The Definition Of Nation
The significance and reality of Pakistan has not been fully understood in the west. To the west, nationality based on religion is an alien and often-incomprehensible phenomenon. This is because religion in the West has come to play such a restricted role. In the West, Germans and French are accepted as two separate nations. However, the fact of Hindus and Muslims in India representing two separate cultural entities is seldom appreciated. A young French student may visit a family in Germany, share their meals, may attend the same church and even marry a girl in the family without creating a scandal or surprise. But such instances of intermarriage have been extremely rare in the Indo-Pak Sub-Continent. Even some of the most ardent Indian Nationalist has found the idea totally unacceptable. As Sir Abdur Rahim observed:
“Any of us Indian Muslims traveling for instances in Afghanistan, Persia and Central Asia among Chinese Muslims, Arabs and Turks, would at once be made at home and would not find anything to which we are not accustomed. On the contrary, in India we find ourselves in all social matters total aliens when we cross the street and enter that part of the town where our Hindu fellow townsmen live.”

Is Two Nation Theory A New Concept
A point generally raised by the opponent of the two-nation theory is that Pakistan was created accidentally and that the intellect of most of the Muslims at that time was overpowered by emotions. Moreover, that this phenomenon emerged in the early decade of the 20th century.

But, what the history reveals is something different. Two-Nation theory was not at all as new phenomenon.

History of Two Nation Theory
Mahatma Gandhi, speaking in the second session of the Round table conference in London in 1931, said that the quarrel between Hindus and Muslims was ‘coreview with the British advent’ in India. It would be difficult to maintain such a position historically because the conflict between Hindus and Muslims had started long before the emergence of the British power in India.

The phenomenon of Two-Nation theory originated with the advent of Islam in the Sub-Continent (712AD). According to Jinnah, “The concept of two nation theory originated the day, the first Hindu converted to Muslim.”

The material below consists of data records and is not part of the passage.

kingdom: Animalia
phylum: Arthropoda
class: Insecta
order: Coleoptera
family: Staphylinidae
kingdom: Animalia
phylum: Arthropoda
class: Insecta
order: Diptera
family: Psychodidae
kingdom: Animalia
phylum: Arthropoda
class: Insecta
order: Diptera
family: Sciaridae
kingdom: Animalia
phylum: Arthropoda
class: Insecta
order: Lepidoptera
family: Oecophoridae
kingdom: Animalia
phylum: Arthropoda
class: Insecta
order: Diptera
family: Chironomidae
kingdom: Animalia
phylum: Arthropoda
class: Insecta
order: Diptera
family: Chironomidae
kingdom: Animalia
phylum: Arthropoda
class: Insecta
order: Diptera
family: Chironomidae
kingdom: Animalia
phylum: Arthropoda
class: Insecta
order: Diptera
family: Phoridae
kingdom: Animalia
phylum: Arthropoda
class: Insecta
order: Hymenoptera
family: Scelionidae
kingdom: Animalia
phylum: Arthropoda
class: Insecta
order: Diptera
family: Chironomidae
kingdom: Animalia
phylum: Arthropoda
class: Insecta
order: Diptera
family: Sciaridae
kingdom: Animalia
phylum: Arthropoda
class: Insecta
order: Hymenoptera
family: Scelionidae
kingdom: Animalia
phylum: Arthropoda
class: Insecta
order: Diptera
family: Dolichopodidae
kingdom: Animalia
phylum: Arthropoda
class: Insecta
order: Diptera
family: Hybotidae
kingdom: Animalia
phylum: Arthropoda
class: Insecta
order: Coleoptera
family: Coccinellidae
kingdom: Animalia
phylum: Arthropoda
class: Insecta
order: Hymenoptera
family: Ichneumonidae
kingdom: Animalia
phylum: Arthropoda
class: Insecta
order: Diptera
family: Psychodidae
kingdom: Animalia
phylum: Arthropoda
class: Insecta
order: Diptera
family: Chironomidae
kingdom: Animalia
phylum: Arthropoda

The partition of India was proposed more than seven hundred years prior to the Lahore resolution. In 1192 AD, on the eve of battle of Tarian, according to famous historian Farishta, Sultan Muizz-ud-Din had suggested to his rival, Pirthviraj, the partition of India, leaving the region of Sirhind, Punjab and Multan with Sultan and retaining the rest of India for himself. This proposal cropped up again after 150 years, when Al-Beruni pointed out the existence of the two big groups of people subscribing to two different religions.

“This (the religious difference) renders any connection with them” says Beruni, “quite impossible and constitutes the widest of gulf between them and us (Hindu and Muslims).”